LISTED ENTRIES Start Marker

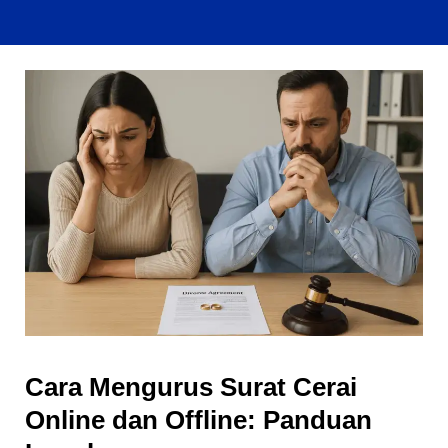
Cara Mengurus Surat Cerai
Online dan Offline: Panduan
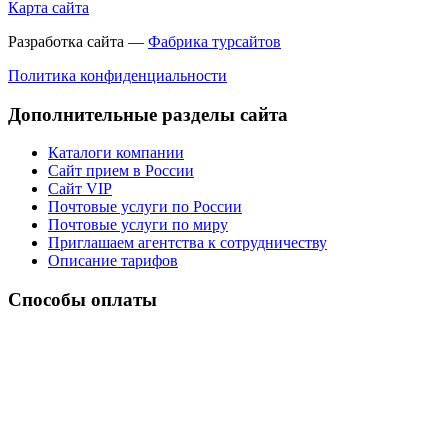
Карта сайта
Разработка сайта —
Фабрика турсайтов
Политика конфиденциальности
Дополнительные разделы сайта
Каталоги компании
Сайт прием в России
Сайт VIP
Почтовые услуги по России
Почтовые услуги по миру
Приглашаем агентства к сотрудничеству
Описание тарифов
Способы оплаты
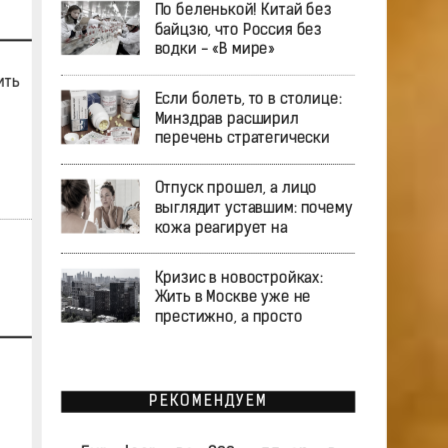
По беленькой! Китай без
байцзю, что Россия без
водки - «В мире»
ить
Если болеть, то в столице:
Минздрав расширил
перечень стратегически
Отпуск прошел, а лицо
выглядит уставшим: почему
кожа реагирует на
Кризис в новостройках:
Жить в Москве уже не
престижно, а просто
РЕКОМЕНДУЕМ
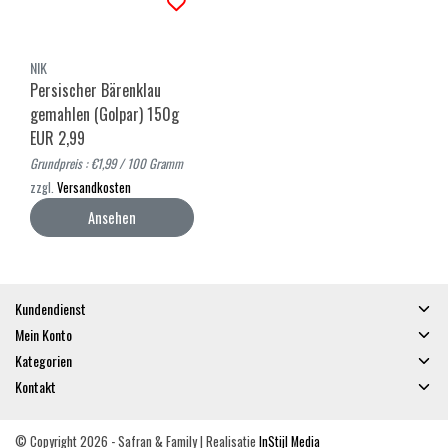
NIK
Persischer Bärenklau
gemahlen (Golpar) 150g
EUR 2,99
Grundpreis : €1,99 / 100 Gramm
zzgl.
Versandkosten
Ansehen
Kundendienst
Mein Konto
Kategorien
Kontakt
© Copyright 2026 - Safran & Family | Realisatie
InStijl Media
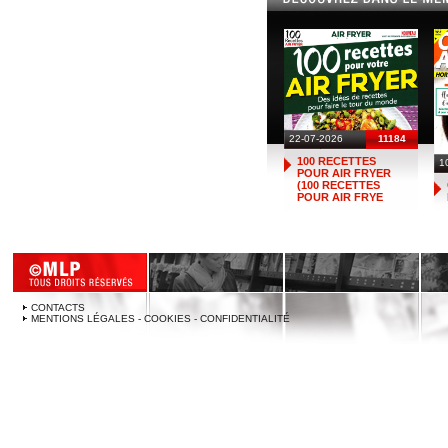
22-07-2026
11184
100 RECETTES
1
POUR AIR FRYER
(100 RECETTES
POUR AIR FRYE
CONTACTS
MENTIONS LÉGALES - COOKIES - CONFIDENTIALITÉ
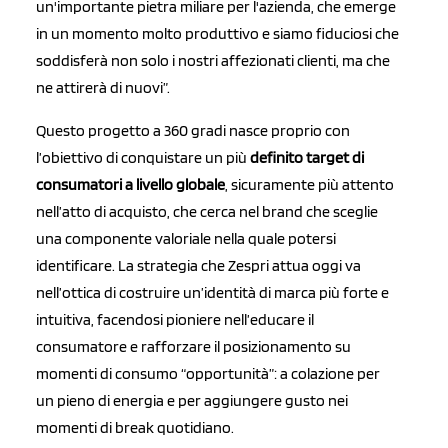
un'importante pietra miliare per l'azienda, che emerge
in un momento molto produttivo e siamo fiduciosi che
soddisferà non solo i nostri affezionati clienti, ma che
ne attirerà di nuovi”.
Questo progetto a 360 gradi nasce proprio con
l’obiettivo di conquistare un più
definito target di
consumatori a livello globale
, sicuramente più attento
nell’atto di acquisto, che cerca nel brand che sceglie
una componente valoriale nella quale potersi
identificare. La strategia che Zespri attua oggi va
nell’ottica di costruire un’identità di marca più forte e
intuitiva, facendosi pioniere nell’educare il
consumatore e rafforzare il posizionamento su
momenti di consumo “opportunità”: a colazione per
un pieno di energia e per aggiungere gusto nei
momenti di break quotidiano.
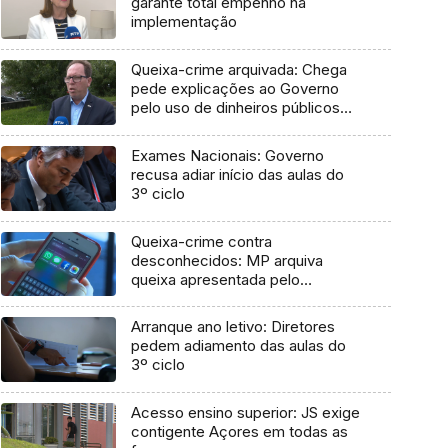
garante total empenho na
implementação
Queixa-crime arquivada: Chega
pede explicações ao Governo
pelo uso de dinheiros públicos
em processo judicial
Exames Nacionais: Governo
recusa adiar início das aulas do
3º ciclo
Queixa-crime contra
desconhecidos: MP arquiva
queixa apresentada pelo
Governo em 2021
Arranque ano letivo: Diretores
pedem adiamento das aulas do
3º ciclo
Acesso ensino superior: JS exige
contigente Açores em todas as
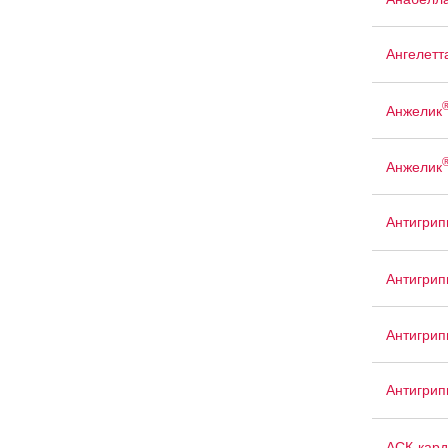
Ангелетт
Анжелик
Анжелик
Антигрип
Антигрип
Антигри
Антигри
АСК-кард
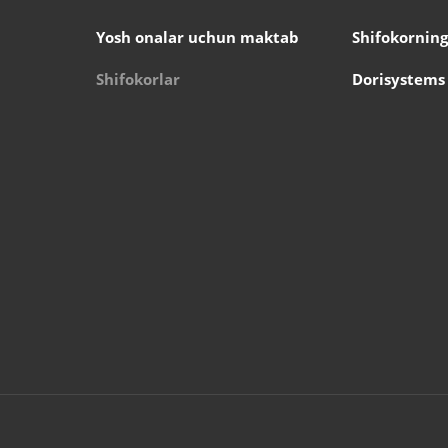
Yosh onalar uchun maktab
Shifokorning
Shifokorlar
Dorisystems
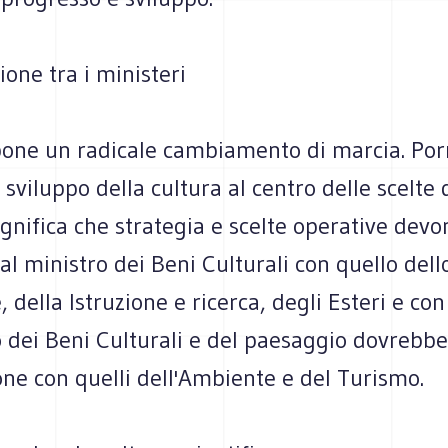
one tra i ministeri
pone un radicale cambiamento di marcia. Porr
 sviluppo della cultura al centro delle scelte 
gnifica che strategia e scelte operative devo
al ministro dei Beni Culturali con quello dell
, della Istruzione e ricerca, degli Esteri e con
o dei Beni Culturali e del paesaggio dovrebbe
ne con quelli dell'Ambiente e del Turismo.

LISTED ENTRIES End Marker

= TASK PROMPT =
Transcribe the records above exactly, skipping pictures.

= ANSWER AREA =
Cara Mengurus Surat Cerai
Online dan Offline: Panduan
Карта сайта
Разработка сайта —
Фабрика турсайтов
Политика конфиденциальности
Дополнительные разделы сайта
Каталоги компании
Сайт прием в России
Сайт VIP
Почтовые услуги по России
Почтовые услуги по миру
Приглашаем агентства к сотрудничеству
Описание тарифов
Способы оплаты
По беленькой! Китай без
байцзю, что Россия без
водки - «В мире»
ить
Если болеть, то в столице:
Минздрав расширил
перечень стратегически
Отпуск прошел, а лицо
выглядит уставшим: почему
кожа реагирует на
Кризис в новостройках:
Жить в Москве уже не
престижно, а просто
РЕКОМЕНДУЕМ
NIK
Persischer Bärenklau
gemahlen (Golpar) 150g
EUR 2,99
Grundpreis : €1,99 / 100 Gramm
zzgl.
Versandkosten
Ansehen
Kundendienst
Mein Konto
Kategorien
Kontakt
© Copyright 2026 - Safran & Family | Realisatie
InStijl Media
22-07-2026
11184
100 RECETTES
1
POUR AIR FRYER
(100 RECETTES
POUR AIR FRYE
CONTACTS
MENTIONS LÉGALES - COOKIES - CONFIDENTIALITÉ
un'importante pietra miliare per l'azienda, che emerge
in un momento molto produttivo e siamo fiduciosi che
soddisferà non solo i nostri affezionati clienti, ma che
ne attirerà di nuovi”.
Questo progetto a 360 gradi nasce proprio con
l’obiettivo di conquistare un più
definito target di
consumatori a livello globale
, sicuramente più attento
nell’atto di acquisto, che cerca nel brand che sceglie
una componente valoriale nella quale potersi
identificare. La strategia che Zespri attua oggi va
nell’ottica di costruire un’identità di marca più forte e
intuitiva, facendosi pioniere nell’educare il
consumatore e rafforzare il posizionamento su
momenti di consumo “opportunità”: a colazione per
un pieno di energia e per aggiungere gusto nei
momenti di break quotidiano.
garante total empenho na
implementação
Queixa-crime arquivada: Chega
pede explicações ao Governo
pelo uso de dinheiros públicos
em processo judicial
Exames Nacionais: Governo
recusa adiar início das aulas do
3º ciclo
Queixa-crime contra
desconhecidos: MP arquiva
queixa apresentada pelo
Governo em 2021
Arranque ano letivo: Diretores
pedem adiamento das aulas do
3º ciclo
Acesso ensino superior: JS exige
contigente Açores em todas as
Ангелетт
Анжелик
Анжелик
Антигрип
Антигрип
Антигри
Антигри
АСК-кард
Yosh onalar uchun maktab
Shifokorning
Shifokorlar
Dorisystems
one tra i ministeri
pone un radicale cambiamento di marcia. Porr
 sviluppo della cultura al centro delle scelte 
gnifica che strategia e scelte operative devo
al ministro dei Beni Culturali con quello dell
, della Istruzione e ricerca, degli Esteri e con
o dei Beni Culturali e del paesaggio dovrebbe
ne con quelli dell'Ambiente e del Turismo.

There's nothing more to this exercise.